Subió las escaleras saltando de tres en tres los escalones y entró en su habitación. Su valija estaba en el rincón donde la había arrojado unas horas antes, apresurado por no llegar tarde a la ceremonia. Había hecho el camino desde Lovaina a pie, y la lluvia lo había empapado varias veces. Su equipaje se había secado cerrado, y desprendía un intenso y desagradable olor húmedo. No podía hacer nada al respecto. Las mudas que llevaba eran ropa de diario, remendada y desgastada. Lo único presentable era la loba con la que impartía clase en su colegio de Lovaina, y era una suerte que se le hubiera ocurrido cogerla.

Entonces, mientras rebuscaba en la valija, dio con algo que casi había olvidado. Le hubiese gustado poder hacerlo, o que desapareciese de su vista en ese mismo instante, pero allí estaban las dos cartas llegadas desde Valencia unos días antes.

No las había abierto porque ya intuía su contenido. Y le aterrorizaba.

Y no iba a abrirlas ahora. Necesitaba pensar, y no podía hacerlo en ese momento, mientras el criado de Chièvres le esperaba abajo. Si le daba tiempo, el torbellino que era su mente se calmaría y quizá lograse enfocar todo el asunto desde una perspectiva racional, pero necesitaba ese tiempo del que ahora no disponía en absoluto. Así que se cambió rápidamente y guardó las cartas en uno de los bolsillos interiores de la loba.
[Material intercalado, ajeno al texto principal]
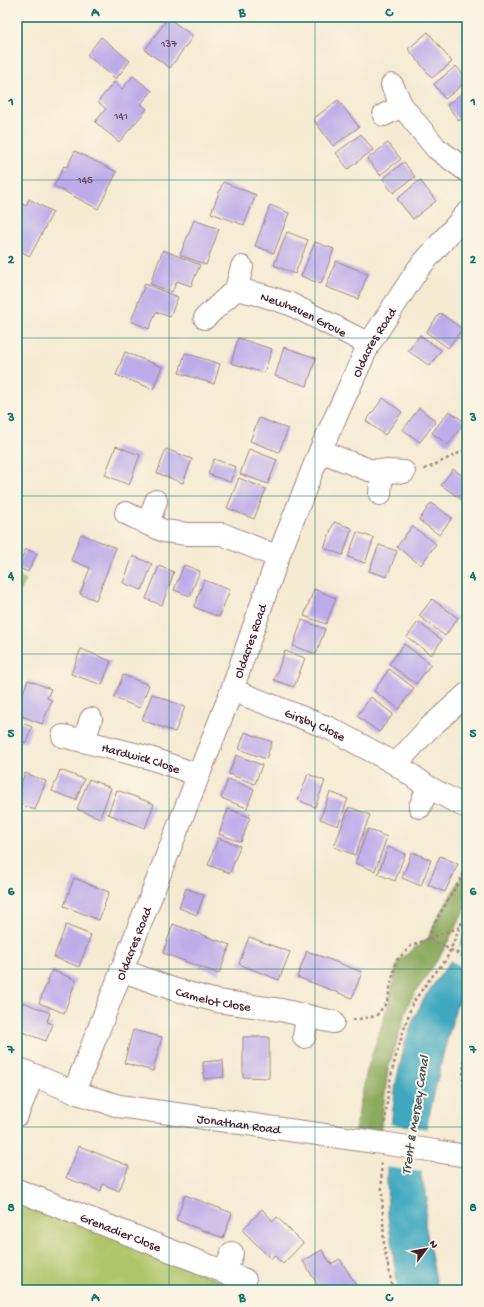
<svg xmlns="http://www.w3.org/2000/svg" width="484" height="1307" viewBox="0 0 484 1307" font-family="'Gochi Hand',sans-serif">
	<rect width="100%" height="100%" fill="#fcf5e5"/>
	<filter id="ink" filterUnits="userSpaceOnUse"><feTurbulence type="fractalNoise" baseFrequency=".025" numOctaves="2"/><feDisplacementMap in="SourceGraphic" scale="8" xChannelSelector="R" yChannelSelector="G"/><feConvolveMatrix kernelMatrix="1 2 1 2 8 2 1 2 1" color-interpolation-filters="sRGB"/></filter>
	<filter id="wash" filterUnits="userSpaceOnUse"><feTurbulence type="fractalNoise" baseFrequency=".012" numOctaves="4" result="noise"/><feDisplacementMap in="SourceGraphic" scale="16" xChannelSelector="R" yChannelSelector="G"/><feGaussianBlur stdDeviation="0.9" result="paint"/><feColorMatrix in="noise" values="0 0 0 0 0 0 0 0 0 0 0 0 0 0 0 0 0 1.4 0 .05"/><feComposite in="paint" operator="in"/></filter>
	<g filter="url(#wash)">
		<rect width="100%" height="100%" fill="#f5ebd3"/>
		<path fill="#b0c56a" stroke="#7d724a" d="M17,575L26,580L17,597Z
			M17,1196L241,1290H17Z"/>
		<path fill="#8caa5e" stroke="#6b6444" d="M467,868V906L440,956L409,1002L388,1069L380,1133L355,1130L367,1070L388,1005L398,961L416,947L428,939L435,922Z"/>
		<path fill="#3fa9bf" stroke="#446475" d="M467,928V963L464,968L465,986L457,1004L445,1047L428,1120L421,1177L427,1198L425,1224L438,1290H398L388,1217L387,1179V1160L396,1083L405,1043L415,1016L426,995L450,962L461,944Z"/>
		<path fill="#f5ebd3" d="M458,944L467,949L466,969L449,960Z
			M390,1124L429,1129L424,1172L385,1167Z"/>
		<g id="blocks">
			<path fill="#beacea" d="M168,18L193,36L170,68L145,50Z
				M428,32L452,62L432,78L408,49Z
				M101,37L130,61L116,79L87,55Z
				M456,66L467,79V81L445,99L434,84Z
				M133,76L152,91L141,104L147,109L119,142L95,122L106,109L98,102L114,82L122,89Z
				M467,89V115L459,121L447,105Z
				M338,100L359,127L333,146L313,119Z
				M361,134L373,150L348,169L336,153Z
				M388,143L401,159L380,175L367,159Z
				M75,151L117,172L98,209L54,186L64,166L67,167Z
				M404,162L415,177L393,193L383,179Z
				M420,180L436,201L413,219L397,199Z
				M223,182L256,195L244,225L211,213Z
				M29,199L53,212L30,256L17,250V201L26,206Z
				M270,205L289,213L274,253L255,246Z
				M194,220L219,229L206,265L180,255Z
				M287,232L308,240L295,274L274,265Z
				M315,242L334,249L321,284L301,276Z
				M163,250L200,265L191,286L177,281L172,292L150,284Z
				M336,261L368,274L358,299L326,287Z
				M145,284L178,297L170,317L156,312L149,329L131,321Z
				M440,313L462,329L448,348L426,332Z
				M420,335L441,350L430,366L408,351Z
				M238,338L272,349L264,373L231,363Z
				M284,347L316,358L307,386L275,376Z
				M125,352L162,367L153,389L116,375Z
				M185,353L220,364L214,384L179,373Z
				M383,398L402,412L385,435L366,421Z
				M419,408L436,421L420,442L403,430Z
				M449,411L465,422L448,445L432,433Z
				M259,418L288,429L279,452L250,441Z
				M116,446L140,455L129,485L105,475Z
				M166,449L192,459L183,483L157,473Z
				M249,449L277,460L268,484L240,474Z
				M214,459L236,467L230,482L208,474Z
				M453,469L467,479V494L462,500L441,485Z
				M239,478L266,489L254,519L227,508Z
				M431,503L452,518L439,535L419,520Z
				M334,522L352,528L343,555L324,548Z
				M412,526L436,544L421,565L397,547Z
				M357,532L374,538L365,563L348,557Z
				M81,534L116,548L96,600L80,594L90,568L71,560Z
				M379,545L397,551L387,577L369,571Z
				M26,549L37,554L28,572L17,567Z
				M133,556L152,564L142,590L123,583Z
				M184,565L200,571L190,596L174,590Z
				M159,566L174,572L162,605L146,599Z
				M204,580L230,590L219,617L194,607Z
				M314,589L336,598L326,624L304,616Z
				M432,599L458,618L445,636L419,616Z
				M302,620L325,629L316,654L293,646Z
				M418,622L442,640L431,655L407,637Z
				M404,644L431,664L416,684L389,664Z
				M81,649L111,661L102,685L71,674Z
				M285,651L305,658L294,687L274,680Z
				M389,669L414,688L399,709L374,691Z
				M123,675L149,685L140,708L114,698Z
				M28,680L51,689L47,698L52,700L42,724L17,714V707Z
				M152,694L185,707L175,732L142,720Z
				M371,697L393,714L379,732L357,716Z
				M17,721L32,727L26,743L19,741L17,746Z
				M245,732L272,742L266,759L239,749Z
				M467,751V761L462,758Z
				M236,755L262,765L255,784L229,774Z
				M60,770L84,779L76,800L52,791Z
				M25,773L46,781L35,810L17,803V794Z
				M308,774L325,781L315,807L298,800Z
				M89,779L111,788L100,818L77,809Z
				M228,779L254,789L247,808L221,798Z
				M117,790L154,804L145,828L108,814Z
				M330,792L348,799L338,826L320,819Z
				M349,807L370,815L355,855L334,847Z
				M228,809L250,817L241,842L219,834Z
				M368,829L387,837L375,871L355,863Z
				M218,838L240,846L230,873L208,865Z
				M388,847L405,854L395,881L378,874Z
				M412,852L431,860L421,886L402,878Z
				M440,856L458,864L445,892L428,885Z
				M74,878L109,892L99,920L64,906Z
				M186,888L204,895L197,915L179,908Z
				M173,924L230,945L219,974L163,953Z
				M66,925L91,935L79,967L54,957Z
				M249,937L290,952L279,980L239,964Z
				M307,951L362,972L352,998L297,977Z
				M52,970L76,980L64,1013L39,1003Z
				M23,1002L50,1013L47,1022L53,1024L46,1041L17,1030V1017Z
				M133,1030L162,1037L153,1071L124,1063Z
				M243,1037H269V1078L243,1077Z
				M223,1060L224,1077L204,1079L203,1062Z
				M79,1146L129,1166L119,1191L103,1184L101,1191L66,1178Z
				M185,1195L232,1213L223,1238L176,1220Z
				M262,1209L273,1221L277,1217L303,1243L283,1264L274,1255L271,1259L242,1230Z
				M467,1218V1239H466L462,1219Z
				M322,1250L331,1264L340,1259L359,1290H321L303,1261Z"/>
		</g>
	</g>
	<g filter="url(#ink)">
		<use href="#blocks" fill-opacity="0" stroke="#a0857f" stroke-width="1"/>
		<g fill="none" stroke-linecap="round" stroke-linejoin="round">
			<g stroke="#a0857f" stroke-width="24">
				<g id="minor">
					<path d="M392,85L402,106L436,148L467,171"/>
					<path d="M384,115L402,106"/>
					<path d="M236,289L242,267"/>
					<path id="s1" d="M205,318L236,289L262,295L290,304L369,344"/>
					<path d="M320,451L369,470L404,472"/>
					<path d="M380,494L382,471"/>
					<path d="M126,513L148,524L164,531L188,534H222L278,557"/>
					<path d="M148,524L156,501"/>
					<path id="s2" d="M232,690L329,728L396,764L428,787L462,805"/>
					<path id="s3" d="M63,736L150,758L198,775"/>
					<path d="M84,741L91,719"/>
					<path d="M396,764L427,730L467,694"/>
					<path d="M420,807L428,787"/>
					<path id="s4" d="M121,970L173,989L217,1001L281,1010L333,1022"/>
					<path d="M304,1037L307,1016"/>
					<path id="s5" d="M17,1068L74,1092L119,1106L375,1142"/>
					<path id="s6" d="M74,1092L232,690L278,557L320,451L369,344L418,269L467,213"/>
					<path d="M17,1115L33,1075"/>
					<path d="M435,1151L467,1156"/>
					<path id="s7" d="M17,1190L245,1280"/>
					<path d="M225,1273L232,1253"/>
				</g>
			</g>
			<path stroke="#a0857f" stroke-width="2.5" stroke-dasharray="3 3" stroke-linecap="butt" d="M424,469L428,468L467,449
				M428,939L435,922L467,868
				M429,939L460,927
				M353,1020L376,1016L387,1002L396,961L411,946L428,939L445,947
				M467,1042C464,1062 460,1084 467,1103
				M385,1123L388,1093L392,1071L398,1049L412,1004L429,980L446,960L467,910
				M381,1163L384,1246L393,1290"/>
			<use href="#minor" stroke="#fff" stroke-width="22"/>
			<g stroke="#a0857f" stroke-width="24" stroke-linecap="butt">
				<path id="minor-bridge" d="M375,1142L435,1151"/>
			</g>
			<path stroke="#a0857f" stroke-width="2.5" stroke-dasharray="3 3" stroke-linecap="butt" d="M445,947L467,958"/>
			<use href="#minor-bridge" stroke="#fff" stroke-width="22"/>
		</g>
	</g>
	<path fill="none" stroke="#0f766e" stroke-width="1" stroke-opacity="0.55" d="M169,17V1290M315,17V1290M17,180H467M17,338H467M17,496H467M17,654H467M17,811H467M17,969H467M17,1127H467"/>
	<g text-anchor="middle" stroke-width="4" stroke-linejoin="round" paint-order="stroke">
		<g font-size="11" fill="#67425b">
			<text x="169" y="47">137</text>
			<text x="121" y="119">141</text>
			<text x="85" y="183">145</text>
		</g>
		<g font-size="13" fill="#4a1f2b" stroke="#fcf5e5">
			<text dy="5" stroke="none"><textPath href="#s1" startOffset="115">Newhaven Grove</textPath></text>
			<text dy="5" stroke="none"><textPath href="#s6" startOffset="808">Oldacres Road</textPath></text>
			<text dy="5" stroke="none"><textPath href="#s6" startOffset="484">Oldacres Road</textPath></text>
			<text dy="5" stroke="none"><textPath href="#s2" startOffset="90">Girsby Close</textPath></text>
			<text dy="5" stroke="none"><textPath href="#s3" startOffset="81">Hardwick Close</textPath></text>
			<text dy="5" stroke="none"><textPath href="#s6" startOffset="160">Oldacres Road</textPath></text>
			<text dy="5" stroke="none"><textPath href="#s4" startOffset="97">Camelot Close</textPath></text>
			<text dy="5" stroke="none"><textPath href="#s5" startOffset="230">Jonathan Road</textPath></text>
			<text dy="5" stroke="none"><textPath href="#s7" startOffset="112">Grenadier Close</textPath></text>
		</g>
		<g font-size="14" font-style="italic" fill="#465666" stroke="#fcf5e5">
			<text transform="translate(414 1115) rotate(-81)" y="5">Trent &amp; Mersey Canal</text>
		</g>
	</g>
	<rect width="484" height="1307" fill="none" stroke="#fcf5e5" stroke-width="44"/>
	<g transform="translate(426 1249) rotate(58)" stroke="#fcf5e5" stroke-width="3" paint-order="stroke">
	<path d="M0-3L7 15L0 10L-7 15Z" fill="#4a1f2b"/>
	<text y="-6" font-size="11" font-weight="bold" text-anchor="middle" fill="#4a1f2b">N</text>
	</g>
	<rect x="22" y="22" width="440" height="1263" fill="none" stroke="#0f766e" stroke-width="1.5"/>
	<g font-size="13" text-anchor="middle" font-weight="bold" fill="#0f766e">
		<text x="95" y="16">A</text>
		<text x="242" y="16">B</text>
		<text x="389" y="16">C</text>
		<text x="11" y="105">1</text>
		<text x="473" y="105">1</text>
		<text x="11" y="263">2</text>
		<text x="473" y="263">2</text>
		<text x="11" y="421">3</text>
		<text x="473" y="421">3</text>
		<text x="11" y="579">4</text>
		<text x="473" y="579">4</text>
		<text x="11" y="737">5</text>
		<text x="473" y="737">5</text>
		<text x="11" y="895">6</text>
		<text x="473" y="895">6</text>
		<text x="11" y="1053">7</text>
		<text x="473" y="1053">7</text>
		<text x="11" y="1211">8</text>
		<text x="473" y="1211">8</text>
		<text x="95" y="1301">A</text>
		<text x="242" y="1301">B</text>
		<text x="389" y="1301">C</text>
	</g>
</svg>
Envuelto en unos trapos también llevaba un poco de queso y pan que le habían sobrado del viaje. De plantón durante toda la ceremonia no había tenido oportunidad de tomar ningún alimento y tenía hambre, por lo que consideró que aquélla sería una buena ocasión para comerlos, pero al abrirlo descubrió que estaban enmohecidos.

Resignado, arrojó la comida por la ventana y terminó de vestirse.